だが、村長いわく、とうとう「この村も令和を受け入れなくてはいけなくなった」、来週に東京から視察団がやって来るという。村民たちは慌てて、令和についてそれぞれ調べることに。電話がボタンのないガラスの板に変わっています!キャッシュレスは現金がないということですか?子どもたちは“ゆとり世代”が増えるみたいですが、それも悪いことになっています!消費税は5%から10%と倍になります!買い物はアマゾンに行かなくてはいけないそうです!顔認証は、人口が少ないから既に出来ている!というのも可笑しかった。
夜は日本橋に移動して、「まるごと白酒~桃月庵白酒独演会」に行きました。「短命」「犬の災難」「井戸の茶碗」の三席。
「短命」は、悔やみを寿限無でやればいいと提案して、やってみせる隠居が愉しい。ゴニョゴニョ言って、最後に泣き崩れればいいと。なぜ短命なのかを説明するのに、察しの悪い八五郎に対し、「おまんまを食っている場合じゃない!」とキレそうになるのも可笑しい。
「犬の災難」は久しぶりに聴いた。鶏肉を預かった主人公の方が、兄貴分が買ってきた五合の酒を、どんどん飲んじゃうのが面白い。あいつの分を取っておこうとか、一升瓶から徳利に移すのを失敗して溢しちゃうのとか、そういう「猫の災難」のような救いが一切ない。

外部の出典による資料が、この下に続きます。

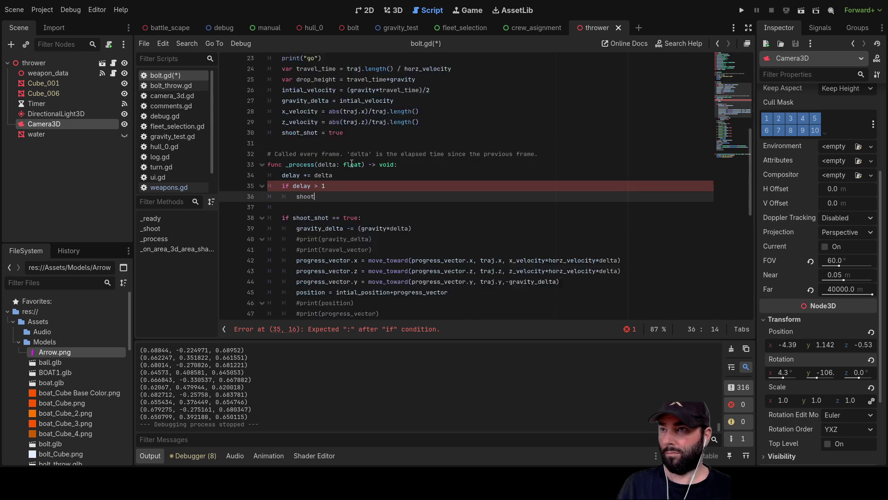
double_click(306, 177)
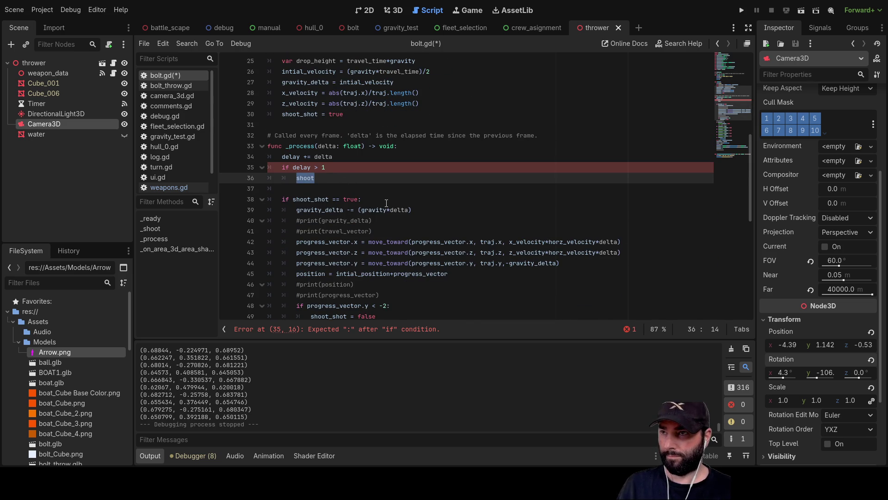
type("traj_adj")
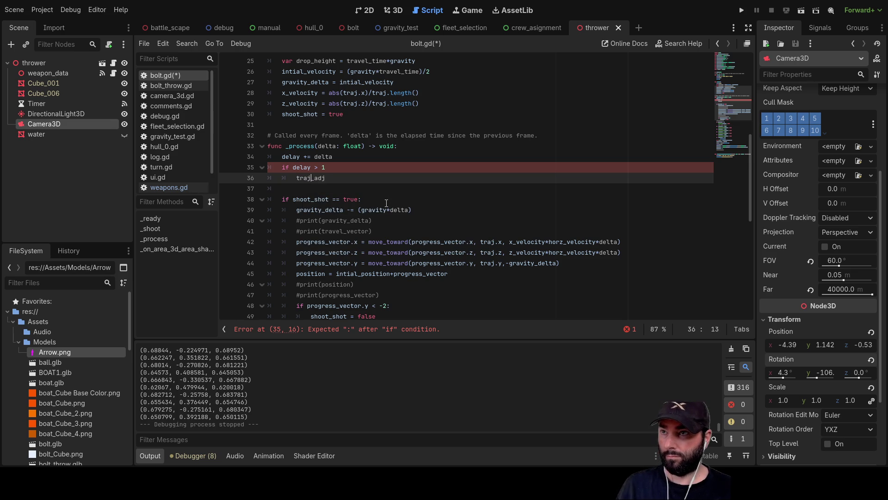
type("()")
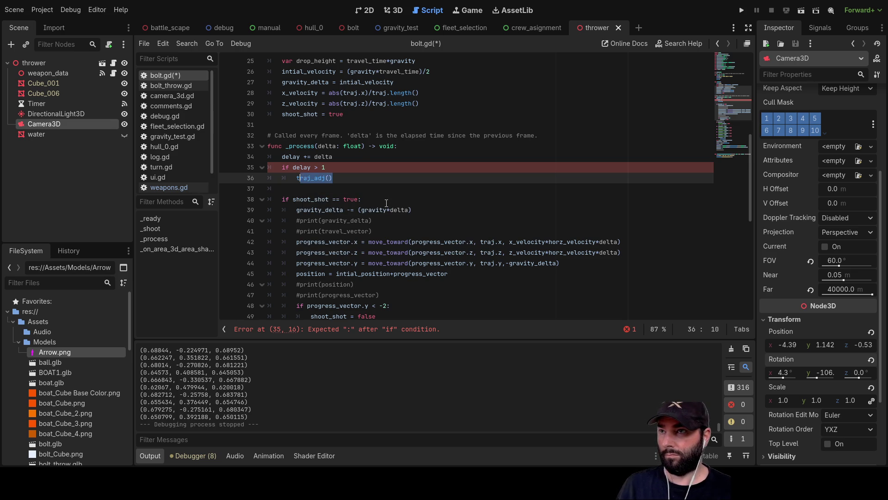
key("Up")
key("Left")
key("Left")
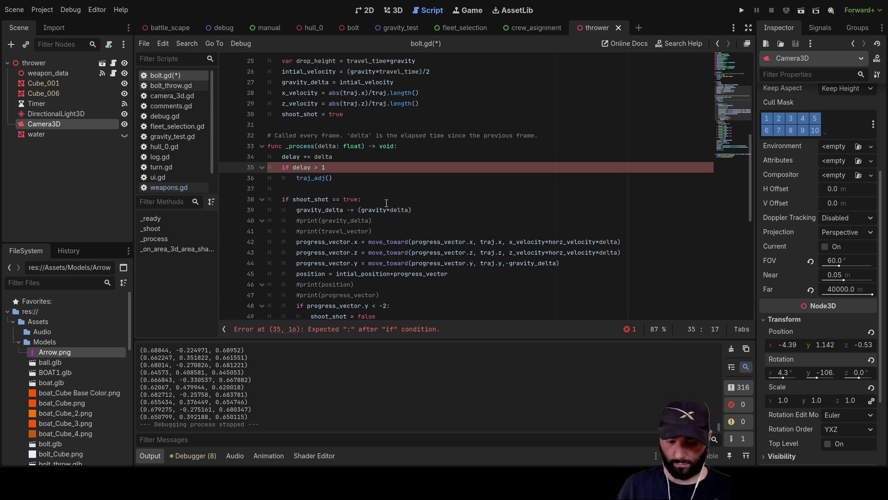
type(":")
left_click_drag(344, 177, 292, 181)
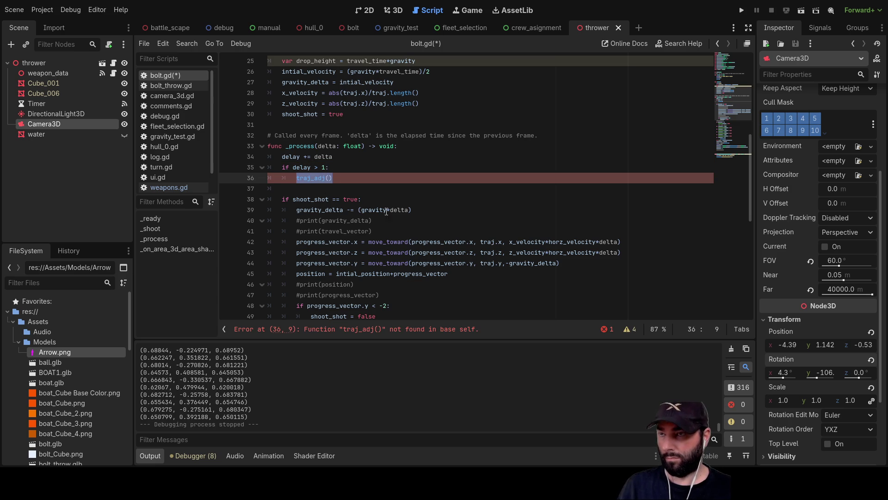
key("BackSpace")
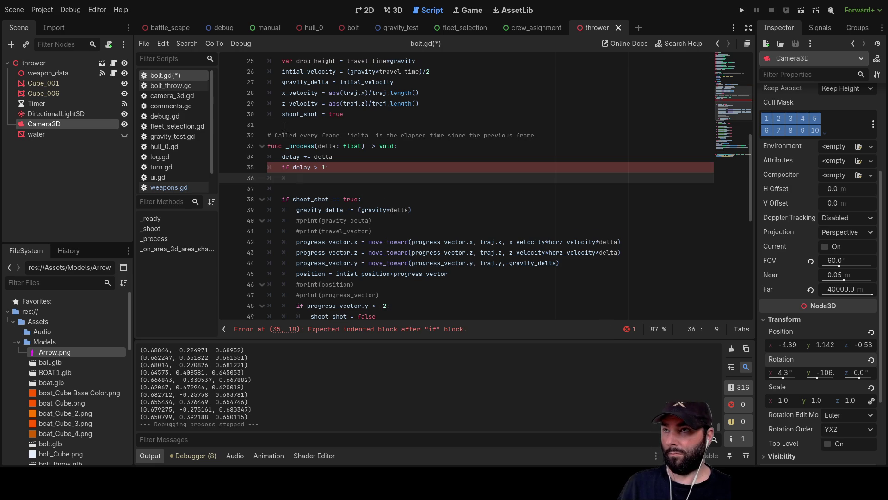
Insert blank lines after the _shoot function to make room for a new function
left_click(284, 126)
key("Return")
key("Return")
key("Return")
left_click(340, 135)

ただ無性の酒好きだから、どんどん調子に乗って飲んじゃって、「さあ、どうしよう」となるのが、憎めないというか、可愛い。三杯目くらいで、耳元で女の子に囁かれるのが堪らないと妄想が入るのも良いなあ。外は雨 酔いも回って もうこれからは あなたの度胸を待つばかり!
「井戸の茶碗」、前座時代に雲助師匠に「嘘はつくな」と教えられたが、正直にも程が肝心、と言ってこの噺へ。
白酒師匠のこの噺は、最後に千代田卜斎の娘・絹と高木作左衛門がお互いに一目惚れしていて、惚れ合って一緒になるというのが、とても良い。仏像や茶碗というのは物だから金に換えられるが、嫁を娶るというのは金でどうこうというものではない。支度金として受け取るというのはありだと思うが、まずは両者の気持ちが肝心だ。そこを大切にしている白酒師匠の配慮が素敵だ。
仏像の台座の紙が破けて出てきた50両を、千代田氏20両、高木氏20両、屑屋清兵衛10両で分けるのは大家の名案だが、それでも受け取らない頑固な千代田氏に「百両のかたに編笠一蓋」と言って、カタとして茶碗を渡すことで承諾した千代田氏だが…。
そのとき、茶碗を高木氏の屋敷に届けたのが娘・絹。そのとき以来、絹は何かと言うと「高木様、高木様」と気になっている様子。尚且つ、高木作左衛門も、中間の良助によれば、何かと「お絹殿、お絹殿」と気になっているという。白酒師匠にしては珍しく、素敵な恋愛物語に仕上げている。あっぱれ!